Ayrıca geniş omuzları ve keskin gözleriyle dikkat çekici bir figürdü. Yüzü hâlâ yaşına uygundu, ama ağırbaşlı duruşu nedeniyle, üst sınıftan olanlar bile onu her gördüklerinde irkilip durdular.

Model olarak erken kariyeri de birçok sohbetin konusuydu. Fotoğrafları ünlü dergilerde sık sık yer aldı. HaYeon daha önce  en sevdiği dergilerde onun birkaç fotoğrafını görmüştü.

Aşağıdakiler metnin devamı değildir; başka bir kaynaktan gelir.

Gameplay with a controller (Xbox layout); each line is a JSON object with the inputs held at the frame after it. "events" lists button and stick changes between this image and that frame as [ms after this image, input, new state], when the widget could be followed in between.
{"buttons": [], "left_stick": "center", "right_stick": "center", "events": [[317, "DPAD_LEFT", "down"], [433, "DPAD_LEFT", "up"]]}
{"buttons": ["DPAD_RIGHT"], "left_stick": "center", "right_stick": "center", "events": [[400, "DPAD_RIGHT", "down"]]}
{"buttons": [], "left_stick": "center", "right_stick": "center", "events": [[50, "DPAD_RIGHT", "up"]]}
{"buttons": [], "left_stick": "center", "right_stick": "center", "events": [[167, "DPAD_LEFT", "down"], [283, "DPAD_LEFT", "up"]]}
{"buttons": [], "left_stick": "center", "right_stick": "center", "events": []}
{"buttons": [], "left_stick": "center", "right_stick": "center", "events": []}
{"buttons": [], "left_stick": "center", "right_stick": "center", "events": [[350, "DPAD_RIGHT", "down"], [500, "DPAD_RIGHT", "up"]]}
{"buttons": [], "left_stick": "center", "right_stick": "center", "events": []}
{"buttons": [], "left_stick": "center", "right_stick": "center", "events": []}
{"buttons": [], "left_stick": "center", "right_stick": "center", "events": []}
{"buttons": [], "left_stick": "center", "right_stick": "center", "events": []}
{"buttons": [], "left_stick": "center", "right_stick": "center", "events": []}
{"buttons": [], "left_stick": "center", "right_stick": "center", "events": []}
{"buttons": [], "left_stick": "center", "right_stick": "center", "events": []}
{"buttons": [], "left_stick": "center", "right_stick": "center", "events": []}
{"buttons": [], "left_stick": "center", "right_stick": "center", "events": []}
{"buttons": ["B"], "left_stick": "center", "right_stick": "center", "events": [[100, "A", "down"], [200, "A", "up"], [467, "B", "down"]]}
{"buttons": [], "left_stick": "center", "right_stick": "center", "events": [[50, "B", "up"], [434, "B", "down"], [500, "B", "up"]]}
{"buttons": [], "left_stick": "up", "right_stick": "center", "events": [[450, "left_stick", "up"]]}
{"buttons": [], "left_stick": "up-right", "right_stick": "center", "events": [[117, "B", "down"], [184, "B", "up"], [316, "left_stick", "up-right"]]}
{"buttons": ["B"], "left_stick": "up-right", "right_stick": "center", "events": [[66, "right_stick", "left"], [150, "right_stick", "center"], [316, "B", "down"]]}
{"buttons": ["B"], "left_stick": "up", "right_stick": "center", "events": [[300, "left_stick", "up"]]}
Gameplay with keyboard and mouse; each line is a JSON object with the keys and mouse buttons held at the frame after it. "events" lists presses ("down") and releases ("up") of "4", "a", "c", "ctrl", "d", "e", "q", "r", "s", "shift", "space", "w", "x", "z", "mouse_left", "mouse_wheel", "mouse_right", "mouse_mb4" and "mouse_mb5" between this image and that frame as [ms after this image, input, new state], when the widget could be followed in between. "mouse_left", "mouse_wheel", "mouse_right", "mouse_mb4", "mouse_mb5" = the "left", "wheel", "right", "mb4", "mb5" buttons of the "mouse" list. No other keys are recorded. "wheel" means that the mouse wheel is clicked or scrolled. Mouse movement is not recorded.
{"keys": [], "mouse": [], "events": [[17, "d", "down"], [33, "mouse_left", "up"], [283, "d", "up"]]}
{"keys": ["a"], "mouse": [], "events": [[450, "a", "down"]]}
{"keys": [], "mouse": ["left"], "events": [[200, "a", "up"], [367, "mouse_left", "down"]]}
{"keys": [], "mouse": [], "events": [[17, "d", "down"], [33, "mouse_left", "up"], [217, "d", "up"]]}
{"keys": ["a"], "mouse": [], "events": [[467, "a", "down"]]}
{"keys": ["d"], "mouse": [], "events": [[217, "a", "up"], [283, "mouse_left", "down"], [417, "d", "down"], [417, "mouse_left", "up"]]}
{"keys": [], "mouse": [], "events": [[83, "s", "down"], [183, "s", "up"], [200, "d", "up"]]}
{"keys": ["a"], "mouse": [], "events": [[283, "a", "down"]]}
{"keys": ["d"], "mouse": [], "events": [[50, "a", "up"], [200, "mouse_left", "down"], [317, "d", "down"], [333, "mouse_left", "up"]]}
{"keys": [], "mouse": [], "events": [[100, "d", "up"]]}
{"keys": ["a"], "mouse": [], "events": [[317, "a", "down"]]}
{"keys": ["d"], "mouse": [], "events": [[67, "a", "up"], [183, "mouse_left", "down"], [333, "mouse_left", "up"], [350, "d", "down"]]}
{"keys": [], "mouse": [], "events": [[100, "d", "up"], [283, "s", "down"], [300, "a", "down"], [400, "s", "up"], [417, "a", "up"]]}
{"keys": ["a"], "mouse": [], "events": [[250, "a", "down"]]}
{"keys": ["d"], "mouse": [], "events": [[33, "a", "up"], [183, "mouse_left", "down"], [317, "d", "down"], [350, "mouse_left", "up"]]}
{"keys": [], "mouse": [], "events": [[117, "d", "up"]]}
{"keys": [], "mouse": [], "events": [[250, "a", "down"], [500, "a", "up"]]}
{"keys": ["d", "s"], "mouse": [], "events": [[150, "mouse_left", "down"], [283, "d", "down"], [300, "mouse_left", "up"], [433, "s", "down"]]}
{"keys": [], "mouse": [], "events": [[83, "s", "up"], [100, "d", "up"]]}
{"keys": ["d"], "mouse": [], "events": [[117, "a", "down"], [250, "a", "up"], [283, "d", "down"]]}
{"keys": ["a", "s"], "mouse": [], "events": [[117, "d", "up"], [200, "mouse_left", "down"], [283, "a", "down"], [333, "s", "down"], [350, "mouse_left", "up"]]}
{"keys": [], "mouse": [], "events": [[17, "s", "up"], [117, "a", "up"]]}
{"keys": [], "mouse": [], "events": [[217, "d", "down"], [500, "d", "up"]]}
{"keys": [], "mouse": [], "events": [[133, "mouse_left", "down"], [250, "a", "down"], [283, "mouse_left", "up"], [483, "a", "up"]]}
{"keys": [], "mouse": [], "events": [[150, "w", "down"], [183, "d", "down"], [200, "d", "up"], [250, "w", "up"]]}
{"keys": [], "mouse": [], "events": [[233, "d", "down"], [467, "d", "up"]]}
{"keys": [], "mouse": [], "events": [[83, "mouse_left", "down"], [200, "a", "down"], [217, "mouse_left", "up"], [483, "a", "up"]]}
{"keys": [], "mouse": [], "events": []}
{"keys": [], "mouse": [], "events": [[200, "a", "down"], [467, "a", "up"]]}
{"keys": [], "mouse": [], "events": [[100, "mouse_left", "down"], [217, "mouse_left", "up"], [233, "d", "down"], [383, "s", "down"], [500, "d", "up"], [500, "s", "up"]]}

En unutulmaz fotoğraflarından biri deniz kenarında çekilmişti. Siyah beyaz fotoğrafta, sırtında denizle ayakta duruyordu. Yüzü, çözülmüş gömleği kadar rahattı ve çok hülyalı bir his veriyordu. Okul üniformasıyla yaydığı auradan kesinlikle farklıydı, bu yüzden HaYeon bir süredir gözlerini ondan alamıyordu.

Sadece sınıflarındaki tüm kızlar ona aşık olmakla kalmıyor, aynı zamanda üst ve alt sınıflardan kızlar da ondan hoşlanıyordu. Taewan nereye giderse gitsin, bir grup kız onu takip ediyordu.

Bütün kızlar Kang Taewan'ın ünlü olacağına inanıyordu. Bu nedenle hepsi şakalaştı ve bu olmadan önce onunla dostane ilişkiler içinde olmanın iyi olacağını söylediler.

HaYeon o kadar emin değildi ama eğer söz konusunu Kang Taewan ise, o yola girmeye karar verirse oldukça popüler olurdu diye düşündü. O başaramazsa, kim başarabilirdi ki?

Ancak ona olan ilgisi burada durmuştu.

O sadece ilginç bir geçmişe sahip bir çocuktu. Sınıfında yakışıklı, popüler bir çocuk.

Daha önce hiç etkileşime girmemişlerdi ve farklı sınıflardaydılar. Birbirleriyle konuşmaları için hiçbir zaman bir sebep olmamıştı. Bazen koridorda birbirlerinin yanından geçerken gözleri buluşuyor ama sonra bakışlarını hızla birbirlerinden kaçırıyorlardı. Ama şimdi aynı sınıftaydılar.

'Birçok kız dışarıda beklemeye başlayacak. Gürültülü bir yıl olacak gibi.'

Kang Taewan hakkında düşündüğü tek şey buydu.

* * *

Beklendiği gibi, sınıflarının çevresi o yıl gürültülüydü. İlk yılından önce, hiç bu tür bir rahatsızlık yaşamamıştı. Ancak bir şey beklentilerinin tersine gitti. Kang Taewan sonunda onun sıra arkadaşı olmuştu.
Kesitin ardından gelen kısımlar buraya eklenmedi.